What you return should match the data word for word, minus the images.

_Materials provided_
━━━━━━━━━━
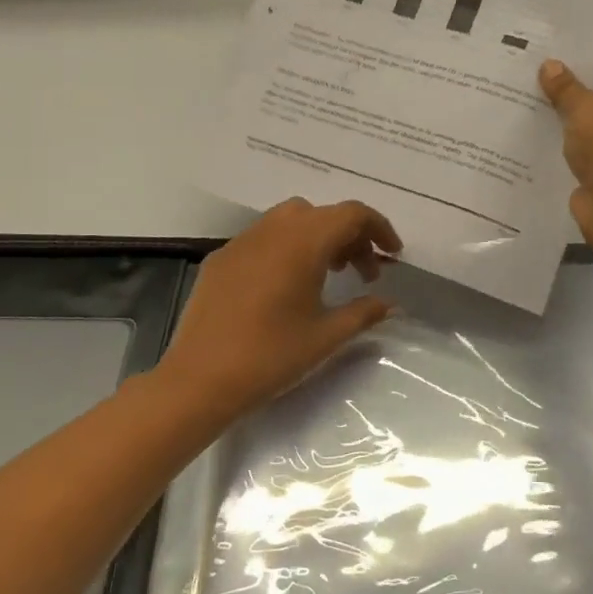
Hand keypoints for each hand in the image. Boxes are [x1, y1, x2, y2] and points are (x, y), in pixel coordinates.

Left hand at [157, 199, 402, 415]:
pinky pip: (263, 238)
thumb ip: (364, 313)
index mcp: (303, 242)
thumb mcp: (326, 336)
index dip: (379, 228)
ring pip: (290, 220)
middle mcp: (273, 230)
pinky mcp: (220, 258)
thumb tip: (389, 304)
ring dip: (318, 239)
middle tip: (363, 273)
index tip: (393, 255)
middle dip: (350, 236)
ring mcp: (242, 241)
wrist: (199, 379)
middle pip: (322, 214)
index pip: (351, 214)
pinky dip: (287, 248)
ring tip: (328, 275)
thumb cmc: (271, 356)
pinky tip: (285, 287)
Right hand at [538, 59, 592, 252]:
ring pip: (582, 129)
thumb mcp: (584, 107)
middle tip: (527, 77)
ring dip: (558, 123)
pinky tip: (527, 141)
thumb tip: (550, 65)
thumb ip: (565, 87)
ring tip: (520, 106)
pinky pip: (575, 156)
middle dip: (564, 91)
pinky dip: (557, 150)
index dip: (581, 61)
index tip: (549, 54)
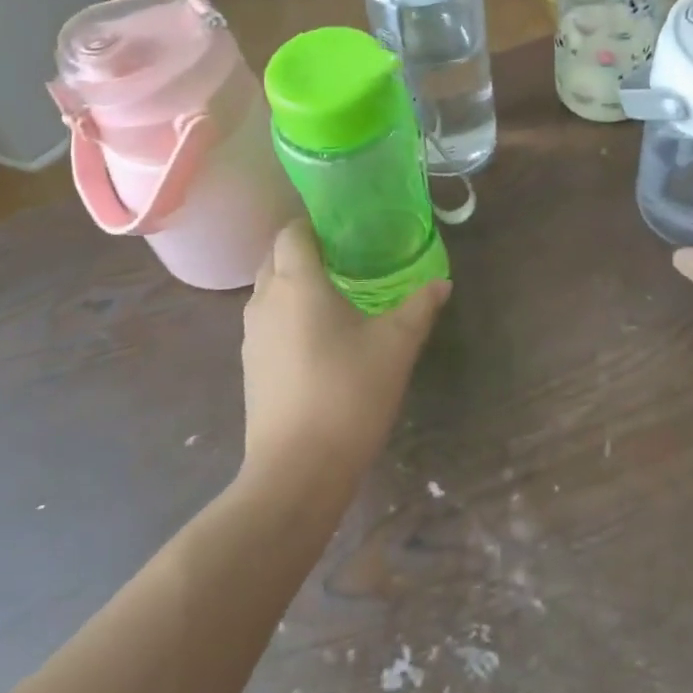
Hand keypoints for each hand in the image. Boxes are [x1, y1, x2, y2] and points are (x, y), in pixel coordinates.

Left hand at [240, 221, 448, 485]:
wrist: (296, 470)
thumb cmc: (348, 393)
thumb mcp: (396, 346)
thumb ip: (420, 307)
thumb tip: (441, 284)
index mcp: (296, 282)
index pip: (291, 231)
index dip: (314, 222)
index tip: (345, 228)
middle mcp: (265, 299)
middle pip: (275, 256)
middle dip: (304, 249)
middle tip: (346, 256)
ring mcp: (251, 335)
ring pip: (268, 289)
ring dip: (294, 282)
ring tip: (335, 293)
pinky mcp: (250, 366)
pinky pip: (267, 320)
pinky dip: (287, 313)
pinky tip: (318, 336)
━━━━━━━━━━
_Solution_
Hand keypoints for each hand in the image. Boxes are [x1, y1, x2, y2] and points are (x, y), in pixel coordinates.

Left hand at [157, 199, 402, 415]:
pinky pip: (263, 238)
thumb ip: (364, 313)
index mcp: (303, 242)
thumb mcp: (326, 336)
index dip: (379, 228)
ring pip: (290, 220)
middle mcp: (273, 230)
pinky mcp: (220, 258)
thumb tip: (389, 304)
ring dip: (318, 239)
middle tip: (363, 273)
index tip: (393, 255)
middle dip: (350, 236)
ring mcp: (242, 241)
wrist: (199, 379)
middle pip: (322, 214)
index pip: (351, 214)
pinky dip: (287, 248)
ring tip: (328, 275)
thumb cmc: (271, 356)
pinky tip: (285, 287)
Right hand at [538, 59, 592, 252]:
ring pip: (582, 129)
thumb mcp: (584, 107)
middle tip: (527, 77)
ring dip: (558, 123)
pinky tip: (527, 141)
thumb tip: (550, 65)
thumb ip: (565, 87)
ring tip: (520, 106)
pinky pip: (575, 156)
middle dip: (564, 91)
pinky dip: (557, 150)
index dip: (581, 61)
index tip: (549, 54)
Hand keypoints for each hand in the image. Boxes are [x1, y1, x2, y2] and points are (x, y), in pixel coordinates.

Left hand at [240, 221, 448, 485]:
wrist: (296, 470)
thumb cmc: (348, 393)
thumb mcp: (396, 346)
thumb ip: (420, 307)
thumb tip: (441, 284)
index mcp: (296, 282)
index pip: (291, 231)
index dip: (314, 222)
index tip: (345, 228)
middle mcp: (265, 299)
middle pip: (275, 256)
middle dip: (304, 249)
middle tip: (346, 256)
ring mcp: (251, 335)
ring pip: (268, 289)
ring dip: (294, 282)
ring tip: (335, 293)
pinky mcp: (250, 366)
pinky pip: (267, 320)
pinky dip: (287, 313)
pinky tip: (318, 336)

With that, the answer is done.